[Hardware design source data]
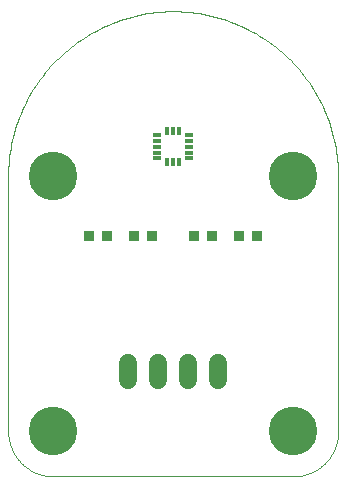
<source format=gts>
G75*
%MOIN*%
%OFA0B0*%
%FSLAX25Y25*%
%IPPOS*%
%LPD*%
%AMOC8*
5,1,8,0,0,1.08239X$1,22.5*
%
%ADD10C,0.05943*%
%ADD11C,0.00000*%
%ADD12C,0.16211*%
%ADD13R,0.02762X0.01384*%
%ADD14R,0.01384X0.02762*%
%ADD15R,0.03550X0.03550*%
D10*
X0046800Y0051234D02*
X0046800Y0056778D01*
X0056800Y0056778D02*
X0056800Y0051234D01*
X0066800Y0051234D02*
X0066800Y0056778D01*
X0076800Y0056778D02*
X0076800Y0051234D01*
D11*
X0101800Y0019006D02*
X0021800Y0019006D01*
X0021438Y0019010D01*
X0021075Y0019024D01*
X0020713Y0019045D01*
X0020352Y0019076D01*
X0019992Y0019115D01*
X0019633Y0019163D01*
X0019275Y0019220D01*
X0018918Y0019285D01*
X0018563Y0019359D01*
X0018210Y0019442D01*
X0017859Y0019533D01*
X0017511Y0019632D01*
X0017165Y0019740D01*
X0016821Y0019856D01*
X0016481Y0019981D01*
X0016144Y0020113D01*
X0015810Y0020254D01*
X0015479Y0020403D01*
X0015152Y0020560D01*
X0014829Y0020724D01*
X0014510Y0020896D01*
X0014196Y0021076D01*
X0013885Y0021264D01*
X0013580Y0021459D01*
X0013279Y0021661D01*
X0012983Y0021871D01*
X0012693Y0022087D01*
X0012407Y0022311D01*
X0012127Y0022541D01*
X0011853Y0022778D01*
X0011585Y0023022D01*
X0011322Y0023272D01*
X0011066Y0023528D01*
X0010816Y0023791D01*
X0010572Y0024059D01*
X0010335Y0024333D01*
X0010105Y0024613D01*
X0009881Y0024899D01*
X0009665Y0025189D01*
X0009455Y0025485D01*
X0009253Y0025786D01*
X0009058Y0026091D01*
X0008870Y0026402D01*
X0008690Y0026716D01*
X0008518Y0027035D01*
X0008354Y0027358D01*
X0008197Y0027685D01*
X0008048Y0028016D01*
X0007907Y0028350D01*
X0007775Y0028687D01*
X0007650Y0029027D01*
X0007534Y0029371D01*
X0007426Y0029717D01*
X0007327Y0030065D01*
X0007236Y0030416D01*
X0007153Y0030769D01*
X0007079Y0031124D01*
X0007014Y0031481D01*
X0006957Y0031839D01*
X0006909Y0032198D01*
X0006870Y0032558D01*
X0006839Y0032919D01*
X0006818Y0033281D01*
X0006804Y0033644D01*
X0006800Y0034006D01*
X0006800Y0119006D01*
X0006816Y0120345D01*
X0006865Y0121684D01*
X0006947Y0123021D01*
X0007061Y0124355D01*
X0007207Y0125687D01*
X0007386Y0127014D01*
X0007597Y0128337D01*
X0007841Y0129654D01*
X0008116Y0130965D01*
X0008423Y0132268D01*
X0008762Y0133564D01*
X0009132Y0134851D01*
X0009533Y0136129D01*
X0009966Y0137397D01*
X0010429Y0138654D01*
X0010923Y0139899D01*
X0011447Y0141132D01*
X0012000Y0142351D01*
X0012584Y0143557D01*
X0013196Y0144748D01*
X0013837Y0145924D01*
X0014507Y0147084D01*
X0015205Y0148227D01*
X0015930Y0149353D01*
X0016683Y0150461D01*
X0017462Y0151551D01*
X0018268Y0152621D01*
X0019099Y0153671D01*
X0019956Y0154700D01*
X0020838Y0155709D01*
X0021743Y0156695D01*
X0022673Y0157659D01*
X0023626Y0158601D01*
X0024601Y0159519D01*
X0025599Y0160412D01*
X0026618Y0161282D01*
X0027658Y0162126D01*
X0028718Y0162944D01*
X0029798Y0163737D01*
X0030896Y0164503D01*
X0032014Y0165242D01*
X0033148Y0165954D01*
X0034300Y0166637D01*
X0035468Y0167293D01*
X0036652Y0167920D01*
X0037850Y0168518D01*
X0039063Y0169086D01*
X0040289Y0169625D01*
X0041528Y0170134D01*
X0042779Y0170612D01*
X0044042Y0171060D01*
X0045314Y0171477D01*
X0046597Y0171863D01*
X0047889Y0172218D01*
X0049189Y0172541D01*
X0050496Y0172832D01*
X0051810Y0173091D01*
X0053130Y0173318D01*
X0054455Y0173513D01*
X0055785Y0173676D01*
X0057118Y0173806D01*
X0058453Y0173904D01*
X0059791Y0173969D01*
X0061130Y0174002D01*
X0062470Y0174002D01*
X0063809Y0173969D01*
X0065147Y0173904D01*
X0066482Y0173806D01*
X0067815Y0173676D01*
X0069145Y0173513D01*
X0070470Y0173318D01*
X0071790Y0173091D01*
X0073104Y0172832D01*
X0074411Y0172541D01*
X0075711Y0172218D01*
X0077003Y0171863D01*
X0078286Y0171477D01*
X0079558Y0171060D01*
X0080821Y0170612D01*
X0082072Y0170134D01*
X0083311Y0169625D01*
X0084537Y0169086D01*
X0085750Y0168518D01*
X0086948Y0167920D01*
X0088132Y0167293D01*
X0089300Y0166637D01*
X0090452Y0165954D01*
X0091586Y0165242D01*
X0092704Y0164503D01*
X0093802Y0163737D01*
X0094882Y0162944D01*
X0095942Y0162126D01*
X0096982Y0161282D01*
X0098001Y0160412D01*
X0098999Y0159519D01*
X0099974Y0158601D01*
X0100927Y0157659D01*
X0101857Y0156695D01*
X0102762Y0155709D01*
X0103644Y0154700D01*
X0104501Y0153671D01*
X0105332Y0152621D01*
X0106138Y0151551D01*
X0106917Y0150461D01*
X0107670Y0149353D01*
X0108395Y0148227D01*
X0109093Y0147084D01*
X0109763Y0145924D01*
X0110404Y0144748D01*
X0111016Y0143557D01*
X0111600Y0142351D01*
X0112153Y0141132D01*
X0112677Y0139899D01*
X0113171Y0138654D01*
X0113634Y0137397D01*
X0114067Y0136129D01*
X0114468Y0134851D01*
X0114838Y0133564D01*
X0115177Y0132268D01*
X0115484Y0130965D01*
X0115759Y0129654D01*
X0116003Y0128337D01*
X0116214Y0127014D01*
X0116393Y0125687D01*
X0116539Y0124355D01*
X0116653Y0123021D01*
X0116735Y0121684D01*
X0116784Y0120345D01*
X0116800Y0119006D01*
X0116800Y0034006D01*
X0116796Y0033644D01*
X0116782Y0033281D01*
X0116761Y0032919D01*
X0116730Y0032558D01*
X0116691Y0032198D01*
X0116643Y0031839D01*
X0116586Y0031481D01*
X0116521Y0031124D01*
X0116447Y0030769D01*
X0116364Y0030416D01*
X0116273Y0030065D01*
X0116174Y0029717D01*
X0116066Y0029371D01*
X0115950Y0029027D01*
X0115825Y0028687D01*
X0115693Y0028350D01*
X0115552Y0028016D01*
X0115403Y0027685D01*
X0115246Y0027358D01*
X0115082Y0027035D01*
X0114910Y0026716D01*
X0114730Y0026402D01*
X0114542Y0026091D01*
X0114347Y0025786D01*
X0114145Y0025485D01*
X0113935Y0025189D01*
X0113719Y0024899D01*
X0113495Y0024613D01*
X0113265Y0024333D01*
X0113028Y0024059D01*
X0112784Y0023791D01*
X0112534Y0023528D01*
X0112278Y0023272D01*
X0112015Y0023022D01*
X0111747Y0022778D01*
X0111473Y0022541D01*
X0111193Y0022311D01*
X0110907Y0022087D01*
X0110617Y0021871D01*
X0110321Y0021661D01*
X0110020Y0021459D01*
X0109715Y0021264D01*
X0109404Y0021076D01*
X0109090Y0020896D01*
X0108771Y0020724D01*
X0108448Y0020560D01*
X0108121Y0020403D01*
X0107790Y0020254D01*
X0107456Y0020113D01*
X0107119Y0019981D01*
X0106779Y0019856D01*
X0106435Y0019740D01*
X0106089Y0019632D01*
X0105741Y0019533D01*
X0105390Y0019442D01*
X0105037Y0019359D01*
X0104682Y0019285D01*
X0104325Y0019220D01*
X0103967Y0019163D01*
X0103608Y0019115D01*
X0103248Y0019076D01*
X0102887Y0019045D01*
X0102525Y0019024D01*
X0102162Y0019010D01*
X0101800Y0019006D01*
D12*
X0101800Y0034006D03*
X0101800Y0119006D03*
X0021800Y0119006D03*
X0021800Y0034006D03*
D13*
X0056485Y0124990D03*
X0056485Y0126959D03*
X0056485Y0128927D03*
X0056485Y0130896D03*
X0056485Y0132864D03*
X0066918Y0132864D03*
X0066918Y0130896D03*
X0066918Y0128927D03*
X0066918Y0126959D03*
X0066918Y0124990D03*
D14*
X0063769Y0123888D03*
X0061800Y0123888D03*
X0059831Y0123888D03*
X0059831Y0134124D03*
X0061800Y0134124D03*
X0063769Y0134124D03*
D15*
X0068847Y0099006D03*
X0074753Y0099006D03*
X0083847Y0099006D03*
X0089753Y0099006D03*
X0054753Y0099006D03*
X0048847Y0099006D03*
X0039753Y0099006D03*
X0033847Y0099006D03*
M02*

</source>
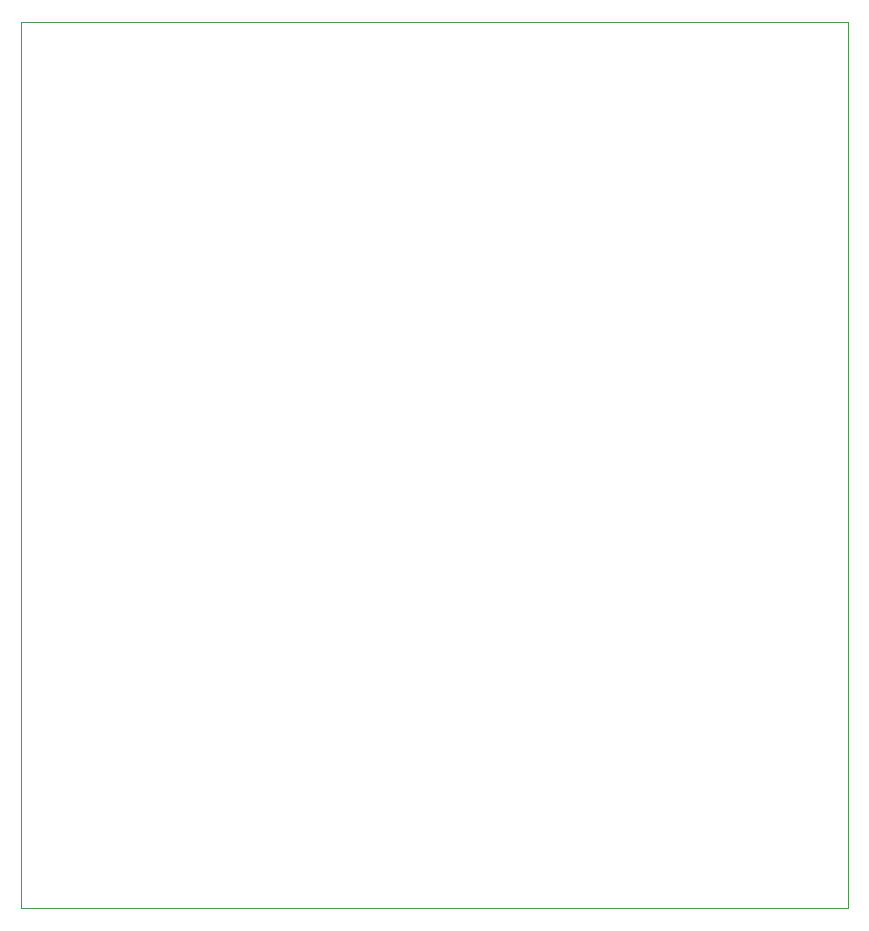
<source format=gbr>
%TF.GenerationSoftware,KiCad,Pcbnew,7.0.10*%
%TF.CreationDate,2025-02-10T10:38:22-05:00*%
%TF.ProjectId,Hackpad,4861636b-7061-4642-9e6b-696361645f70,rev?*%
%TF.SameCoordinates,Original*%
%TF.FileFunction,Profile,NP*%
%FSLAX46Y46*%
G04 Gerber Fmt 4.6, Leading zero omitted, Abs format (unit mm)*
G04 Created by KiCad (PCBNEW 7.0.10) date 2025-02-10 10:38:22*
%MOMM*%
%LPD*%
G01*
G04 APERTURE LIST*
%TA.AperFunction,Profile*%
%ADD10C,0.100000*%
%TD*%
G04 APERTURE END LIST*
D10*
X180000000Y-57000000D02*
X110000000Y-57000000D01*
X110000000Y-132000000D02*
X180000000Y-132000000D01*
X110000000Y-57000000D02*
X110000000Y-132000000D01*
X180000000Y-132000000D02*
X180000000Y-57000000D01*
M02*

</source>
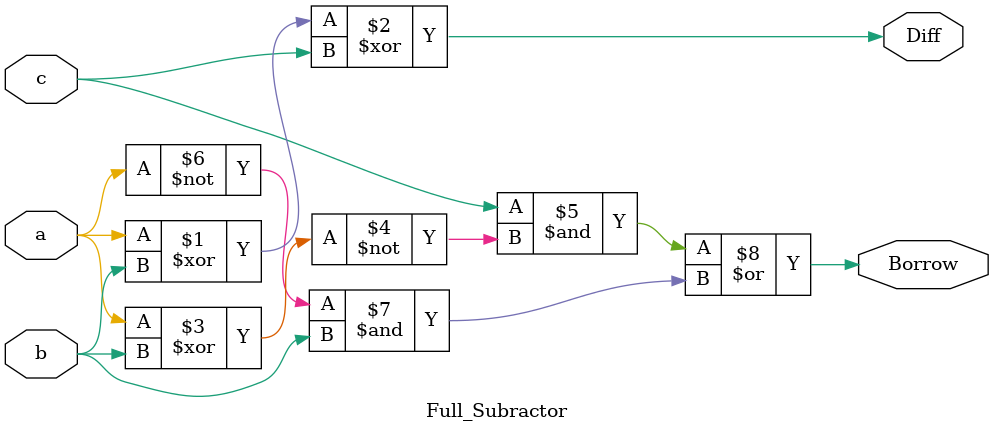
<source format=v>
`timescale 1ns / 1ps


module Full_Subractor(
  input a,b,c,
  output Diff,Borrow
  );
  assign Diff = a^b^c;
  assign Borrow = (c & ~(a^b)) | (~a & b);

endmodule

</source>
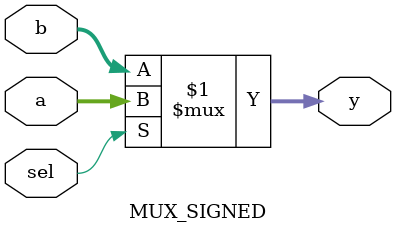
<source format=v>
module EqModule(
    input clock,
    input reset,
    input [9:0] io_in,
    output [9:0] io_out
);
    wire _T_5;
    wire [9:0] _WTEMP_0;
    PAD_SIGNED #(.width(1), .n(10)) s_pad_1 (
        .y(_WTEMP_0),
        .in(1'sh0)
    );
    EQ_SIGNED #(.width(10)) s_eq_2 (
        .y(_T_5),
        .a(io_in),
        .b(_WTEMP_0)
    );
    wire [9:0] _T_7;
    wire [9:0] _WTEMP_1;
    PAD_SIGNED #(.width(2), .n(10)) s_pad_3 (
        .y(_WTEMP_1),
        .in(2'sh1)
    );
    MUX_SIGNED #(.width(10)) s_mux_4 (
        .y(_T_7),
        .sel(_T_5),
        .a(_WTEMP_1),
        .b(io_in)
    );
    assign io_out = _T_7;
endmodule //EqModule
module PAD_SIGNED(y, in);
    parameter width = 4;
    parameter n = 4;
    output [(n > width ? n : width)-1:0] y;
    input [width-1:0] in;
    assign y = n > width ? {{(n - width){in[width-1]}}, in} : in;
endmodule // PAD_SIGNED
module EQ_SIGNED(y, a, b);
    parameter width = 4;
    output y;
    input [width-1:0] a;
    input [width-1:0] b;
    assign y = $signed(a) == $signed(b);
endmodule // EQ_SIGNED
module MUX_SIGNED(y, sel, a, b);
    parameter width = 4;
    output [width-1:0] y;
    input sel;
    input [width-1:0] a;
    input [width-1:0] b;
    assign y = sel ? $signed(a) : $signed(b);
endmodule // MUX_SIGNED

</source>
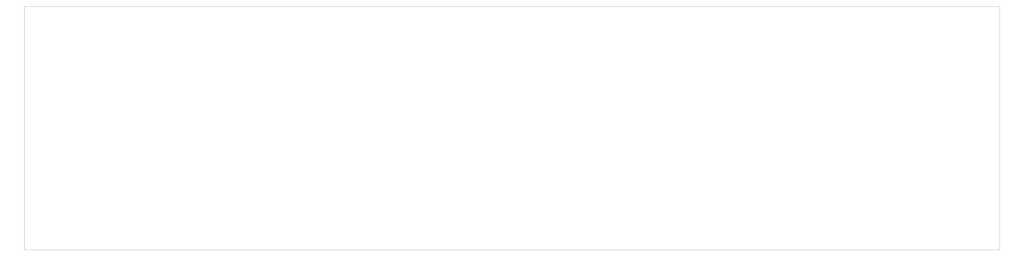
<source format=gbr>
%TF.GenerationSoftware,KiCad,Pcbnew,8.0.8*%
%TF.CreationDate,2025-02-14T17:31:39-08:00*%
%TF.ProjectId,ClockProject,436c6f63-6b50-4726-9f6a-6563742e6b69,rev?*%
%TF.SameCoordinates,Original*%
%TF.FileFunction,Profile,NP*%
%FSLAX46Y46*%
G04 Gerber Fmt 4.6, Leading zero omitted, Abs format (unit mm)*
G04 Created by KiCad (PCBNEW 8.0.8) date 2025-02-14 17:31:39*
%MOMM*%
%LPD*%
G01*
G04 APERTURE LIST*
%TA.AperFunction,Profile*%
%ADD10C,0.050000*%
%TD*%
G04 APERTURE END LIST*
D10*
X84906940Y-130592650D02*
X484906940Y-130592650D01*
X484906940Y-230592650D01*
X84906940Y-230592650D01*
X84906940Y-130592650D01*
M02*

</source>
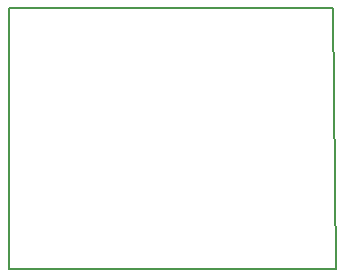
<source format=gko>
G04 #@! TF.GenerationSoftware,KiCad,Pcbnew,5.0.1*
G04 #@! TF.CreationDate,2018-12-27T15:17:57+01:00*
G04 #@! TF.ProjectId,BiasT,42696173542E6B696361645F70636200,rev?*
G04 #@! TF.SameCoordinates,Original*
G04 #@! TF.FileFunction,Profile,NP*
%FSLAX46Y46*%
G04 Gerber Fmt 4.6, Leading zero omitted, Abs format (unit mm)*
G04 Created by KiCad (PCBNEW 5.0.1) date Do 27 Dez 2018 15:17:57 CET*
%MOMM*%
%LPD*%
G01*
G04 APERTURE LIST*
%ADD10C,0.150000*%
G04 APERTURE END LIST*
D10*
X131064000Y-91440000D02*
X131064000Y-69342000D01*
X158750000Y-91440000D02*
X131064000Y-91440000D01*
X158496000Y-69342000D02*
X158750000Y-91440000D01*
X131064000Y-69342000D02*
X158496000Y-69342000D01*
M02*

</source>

(EXERCISE) Out of the data above, transcribe exactly and only the lines starting with the line that has "X0010105Y0024613D01*" and going on through the line that has "X0006870Y0032558D01*", both included.

(RESPONSE)
X0010105Y0024613D01*
X0009881Y0024899D01*
X0009665Y0025189D01*
X0009455Y0025485D01*
X0009253Y0025786D01*
X0009058Y0026091D01*
X0008870Y0026402D01*
X0008690Y0026716D01*
X0008518Y0027035D01*
X0008354Y0027358D01*
X0008197Y0027685D01*
X0008048Y0028016D01*
X0007907Y0028350D01*
X0007775Y0028687D01*
X0007650Y0029027D01*
X0007534Y0029371D01*
X0007426Y0029717D01*
X0007327Y0030065D01*
X0007236Y0030416D01*
X0007153Y0030769D01*
X0007079Y0031124D01*
X0007014Y0031481D01*
X0006957Y0031839D01*
X0006909Y0032198D01*
X0006870Y0032558D01*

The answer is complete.